===== Data under study =====

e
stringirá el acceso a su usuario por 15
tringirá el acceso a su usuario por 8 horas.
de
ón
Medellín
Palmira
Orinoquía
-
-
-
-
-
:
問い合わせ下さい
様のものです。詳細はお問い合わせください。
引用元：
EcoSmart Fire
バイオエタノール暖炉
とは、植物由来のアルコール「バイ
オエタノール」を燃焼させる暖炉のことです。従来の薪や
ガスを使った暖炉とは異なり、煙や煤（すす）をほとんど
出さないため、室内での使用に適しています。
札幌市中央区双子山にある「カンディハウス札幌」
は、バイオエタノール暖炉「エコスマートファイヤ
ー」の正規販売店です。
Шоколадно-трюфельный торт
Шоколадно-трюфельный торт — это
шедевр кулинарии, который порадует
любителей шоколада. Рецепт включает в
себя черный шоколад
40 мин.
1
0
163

=====

■ **Work request**
Could you rewrite the text lines from all the rows above as a Markdown table with two columns, No and Line, numbering each line and leaving out any blank lines?

■ **Task result**
| No | Line |
|---|---|
| 1 | e |
| 2 | stringirá el acceso a su usuario por 15 |
| 3 | tringirá el acceso a su usuario por 8 horas. |
| 4 | de |
| 5 | ón |
| 6 | Medellín |
| 7 | Palmira |
| 8 | Orinoquía |
| 9 | - |
| 10 | - |
| 11 | - |
| 12 | - |
| 13 | - |
| 14 | : |
| 15 | 問い合わせ下さい |
| 16 | 様のものです。詳細はお問い合わせください。 |
| 17 | 引用元： |
| 18 | EcoSmart Fire |
| 19 | バイオエタノール暖炉 |
| 20 | とは、植物由来のアルコール「バイ |
| 21 | オエタノール」を燃焼させる暖炉のことです。従来の薪や |
| 22 | ガスを使った暖炉とは異なり、煙や煤（すす）をほとんど |
| 23 | 出さないため、室内での使用に適しています。 |
| 24 | 札幌市中央区双子山にある「カンディハウス札幌」 |
| 25 | は、バイオエタノール暖炉「エコスマートファイヤ |
| 26 | ー」の正規販売店です。 |
| 27 | Шоколадно-трюфельный торт |
| 28 | Шоколадно-трюфельный торт — это |
| 29 | шедевр кулинарии, который порадует |
| 30 | любителей шоколада. Рецепт включает в |
| 31 | себя черный шоколад |
| 32 | 40 мин. |
| 33 | 1 |
| 34 | 0 |
| 35 | 163 |